I do not want to paint him as a very tragic figure, though in those first months of his naval service he was not a very happy one. The work absorbed him and occupied a good deal of his waking thoughts, and if in leisure moments he was moody and distrait, so much was true of many temporary officers whose lives had been disrupted by the war. The long dark months of winter dragged by in anxiety and preparation for invasion. Rhodes spent his time divided between working in the office, working at gear disposed about the harbour mouth, in launches or on shore, often wet and often in some danger, and watching and waiting for the enemy in a little stone control hut on a headland.
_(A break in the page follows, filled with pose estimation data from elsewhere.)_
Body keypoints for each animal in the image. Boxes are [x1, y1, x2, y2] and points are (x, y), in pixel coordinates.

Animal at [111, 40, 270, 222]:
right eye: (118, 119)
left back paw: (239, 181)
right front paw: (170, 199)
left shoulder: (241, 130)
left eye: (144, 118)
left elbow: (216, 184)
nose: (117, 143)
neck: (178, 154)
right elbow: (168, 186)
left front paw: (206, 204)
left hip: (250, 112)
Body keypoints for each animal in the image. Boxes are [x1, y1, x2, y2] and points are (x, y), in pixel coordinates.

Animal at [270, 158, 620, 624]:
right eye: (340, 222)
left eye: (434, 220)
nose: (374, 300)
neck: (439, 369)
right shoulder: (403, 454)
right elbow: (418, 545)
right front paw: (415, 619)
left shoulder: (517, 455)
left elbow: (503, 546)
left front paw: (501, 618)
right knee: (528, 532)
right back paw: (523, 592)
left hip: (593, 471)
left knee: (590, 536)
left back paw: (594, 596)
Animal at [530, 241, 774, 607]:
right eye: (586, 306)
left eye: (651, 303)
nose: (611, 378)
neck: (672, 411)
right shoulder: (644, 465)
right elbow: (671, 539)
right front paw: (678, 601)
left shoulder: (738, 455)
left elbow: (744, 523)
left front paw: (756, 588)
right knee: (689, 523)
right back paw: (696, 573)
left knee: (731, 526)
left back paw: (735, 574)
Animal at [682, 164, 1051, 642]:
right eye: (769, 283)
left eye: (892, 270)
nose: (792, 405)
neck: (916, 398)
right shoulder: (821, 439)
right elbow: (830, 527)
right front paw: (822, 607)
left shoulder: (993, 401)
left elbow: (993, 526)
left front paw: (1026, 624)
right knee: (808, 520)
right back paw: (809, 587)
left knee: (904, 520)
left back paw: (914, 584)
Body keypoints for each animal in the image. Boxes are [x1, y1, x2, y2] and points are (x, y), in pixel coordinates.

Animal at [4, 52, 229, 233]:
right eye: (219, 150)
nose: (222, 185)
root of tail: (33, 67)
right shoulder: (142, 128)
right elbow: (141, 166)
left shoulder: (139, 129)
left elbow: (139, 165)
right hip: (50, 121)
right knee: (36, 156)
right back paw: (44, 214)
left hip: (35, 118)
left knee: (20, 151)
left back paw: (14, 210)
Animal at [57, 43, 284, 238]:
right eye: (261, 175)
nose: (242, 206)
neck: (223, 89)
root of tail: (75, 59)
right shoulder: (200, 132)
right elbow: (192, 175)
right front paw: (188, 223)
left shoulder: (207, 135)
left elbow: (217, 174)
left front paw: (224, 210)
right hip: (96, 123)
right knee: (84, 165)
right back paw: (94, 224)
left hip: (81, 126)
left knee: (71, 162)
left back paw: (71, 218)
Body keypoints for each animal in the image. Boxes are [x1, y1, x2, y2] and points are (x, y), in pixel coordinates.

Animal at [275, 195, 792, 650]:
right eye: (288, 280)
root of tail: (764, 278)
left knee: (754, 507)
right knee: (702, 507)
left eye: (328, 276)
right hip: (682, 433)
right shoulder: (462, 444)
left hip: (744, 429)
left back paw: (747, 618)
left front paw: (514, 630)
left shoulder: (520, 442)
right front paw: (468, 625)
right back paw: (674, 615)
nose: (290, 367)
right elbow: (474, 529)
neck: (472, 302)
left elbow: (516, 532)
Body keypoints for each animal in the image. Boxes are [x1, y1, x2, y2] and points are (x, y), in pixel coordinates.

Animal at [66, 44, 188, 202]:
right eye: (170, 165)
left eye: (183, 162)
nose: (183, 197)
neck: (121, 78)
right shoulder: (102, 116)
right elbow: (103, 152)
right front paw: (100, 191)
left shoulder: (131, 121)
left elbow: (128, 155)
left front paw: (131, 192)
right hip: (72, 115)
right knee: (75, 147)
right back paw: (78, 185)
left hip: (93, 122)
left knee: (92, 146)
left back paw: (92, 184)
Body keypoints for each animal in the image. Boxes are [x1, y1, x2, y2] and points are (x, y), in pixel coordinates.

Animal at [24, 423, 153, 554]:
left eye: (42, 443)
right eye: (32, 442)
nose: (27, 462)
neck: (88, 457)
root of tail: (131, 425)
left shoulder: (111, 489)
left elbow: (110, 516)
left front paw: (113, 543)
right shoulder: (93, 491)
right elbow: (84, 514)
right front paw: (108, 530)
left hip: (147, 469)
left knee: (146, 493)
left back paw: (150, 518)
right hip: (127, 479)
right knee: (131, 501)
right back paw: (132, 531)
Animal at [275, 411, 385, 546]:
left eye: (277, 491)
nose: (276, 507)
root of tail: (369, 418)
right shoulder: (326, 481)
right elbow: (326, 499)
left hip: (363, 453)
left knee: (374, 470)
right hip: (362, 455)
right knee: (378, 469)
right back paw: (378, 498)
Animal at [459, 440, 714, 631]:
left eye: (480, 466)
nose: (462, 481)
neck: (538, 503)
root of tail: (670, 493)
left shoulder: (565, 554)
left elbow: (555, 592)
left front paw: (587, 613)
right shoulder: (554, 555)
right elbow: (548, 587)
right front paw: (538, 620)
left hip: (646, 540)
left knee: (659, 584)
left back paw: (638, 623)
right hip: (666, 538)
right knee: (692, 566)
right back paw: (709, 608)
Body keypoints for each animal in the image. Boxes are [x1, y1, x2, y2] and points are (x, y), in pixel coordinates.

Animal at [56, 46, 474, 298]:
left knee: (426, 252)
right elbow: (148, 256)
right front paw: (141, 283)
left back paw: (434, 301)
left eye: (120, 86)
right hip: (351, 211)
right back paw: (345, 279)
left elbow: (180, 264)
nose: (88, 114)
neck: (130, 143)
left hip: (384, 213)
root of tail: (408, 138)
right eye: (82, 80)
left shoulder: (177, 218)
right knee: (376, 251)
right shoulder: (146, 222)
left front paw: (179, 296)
Loneliness, and the aching void caused by a personal loss, do not endure for ever. Old wounds heal; new friendships and associations come as anodynes. In the spring, Rhodes got a rabbit.

I am not joking; that is literally what happened. His landlady, a Mrs. Harding, took to breeding rabbits for the pot to eke out the meat ration. She had a very small back-yard to keep them in, and in a short time had acquired three breeding does. A buck was evidently necessary if the flow of little rabbits was to proceed according to the plan, and she got a large grey buck for ten shillings in the market. His presence in a hutch adjacent to the does did not induce the quiet contemplation proper to a maternity home, and for three days there was wild
excitement in the hutches, culminating in the death of three tiny, rat-like rabbits through neglect. Mrs. Harding discussed the tragedy at length with Sub-Lieutenant Rhodes, who offered to accommodate the buck in the yard of the net defence store down the road. This yard was a naval establishment, lately a motor-bus garage, and was forbidden ground for Mrs. Harding. That did not matter much because Rhodes went there every morning and could take a bowl of apple cores and cabbage stalks and potato peelings to the rabbit in a little covered basket. An elderly torpedo rating undertook to clean the hutch out once or twice a week, and everyone was satisfied.